◆ **What the task asks**: Wherever a picture appears, leave it out; set down everything else in the records exactly.
*** Exercise inputs Section Begins ***
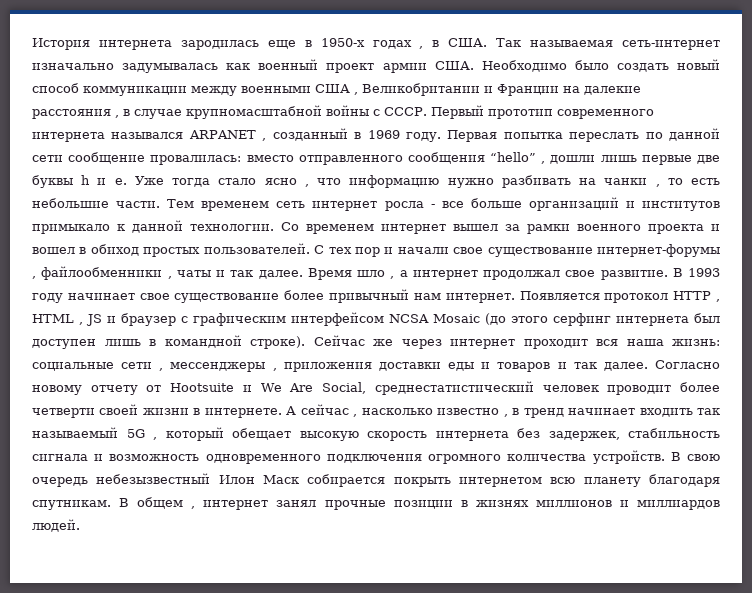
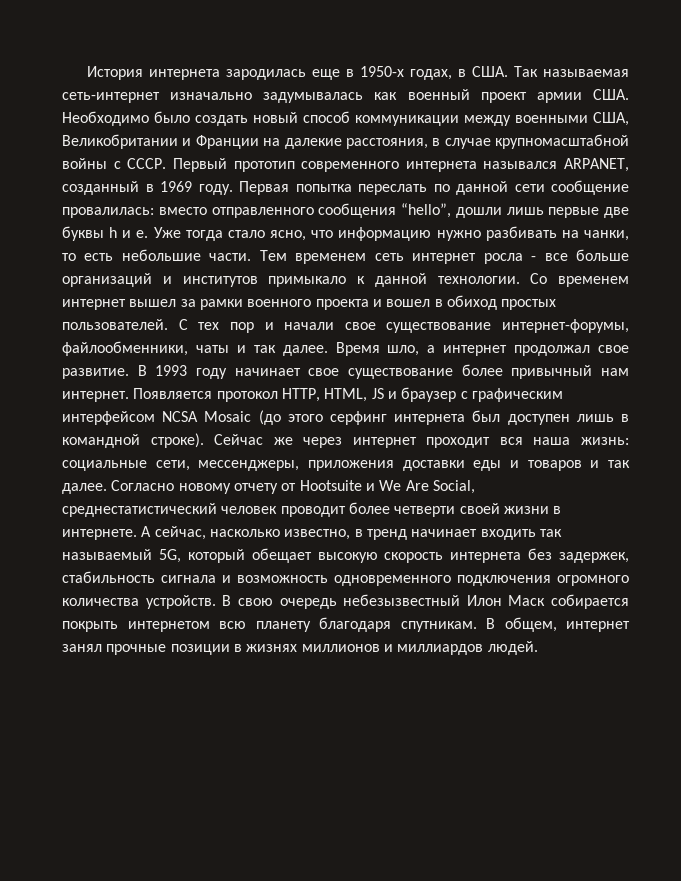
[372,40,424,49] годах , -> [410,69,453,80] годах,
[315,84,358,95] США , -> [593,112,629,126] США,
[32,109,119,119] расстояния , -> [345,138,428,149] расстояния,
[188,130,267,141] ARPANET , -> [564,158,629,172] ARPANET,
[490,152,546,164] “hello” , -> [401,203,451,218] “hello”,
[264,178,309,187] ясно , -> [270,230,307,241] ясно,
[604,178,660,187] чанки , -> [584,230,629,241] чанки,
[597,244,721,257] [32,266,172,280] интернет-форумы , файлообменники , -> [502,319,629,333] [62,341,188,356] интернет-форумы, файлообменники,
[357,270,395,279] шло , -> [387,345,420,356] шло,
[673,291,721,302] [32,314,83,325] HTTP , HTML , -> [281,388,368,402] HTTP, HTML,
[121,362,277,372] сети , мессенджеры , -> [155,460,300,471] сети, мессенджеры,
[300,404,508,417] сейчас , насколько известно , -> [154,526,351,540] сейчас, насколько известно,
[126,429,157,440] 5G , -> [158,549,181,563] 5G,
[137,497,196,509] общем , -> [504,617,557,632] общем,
*** Exercise inputs Section Ends ***
◆ **The answer**:
[372,40,424,49] годах , -> [410,69,453,80] годах,
[315,84,358,95] США , -> [593,112,629,126] США,
[32,109,119,119] расстояния , -> [345,138,428,149] расстояния,
[188,130,267,141] ARPANET , -> [564,158,629,172] ARPANET,
[490,152,546,164] “hello” , -> [401,203,451,218] “hello”,
[264,178,309,187] ясно , -> [270,230,307,241] ясно,
[604,178,660,187] чанки , -> [584,230,629,241] чанки,
[597,244,721,257] [32,266,172,280] интернет-форумы , файлообменники , -> [502,319,629,333] [62,341,188,356] интернет-форумы, файлообменники,
[357,270,395,279] шло , -> [387,345,420,356] шло,
[673,291,721,302] [32,314,83,325] HTTP , HTML , -> [281,388,368,402] HTTP, HTML,
[121,362,277,372] сети , мессенджеры , -> [155,460,300,471] сети, мессенджеры,
[300,404,508,417] сейчас , насколько известно , -> [154,526,351,540] сейчас, насколько известно,
[126,429,157,440] 5G , -> [158,549,181,563] 5G,
[137,497,196,509] общем , -> [504,617,557,632] общем,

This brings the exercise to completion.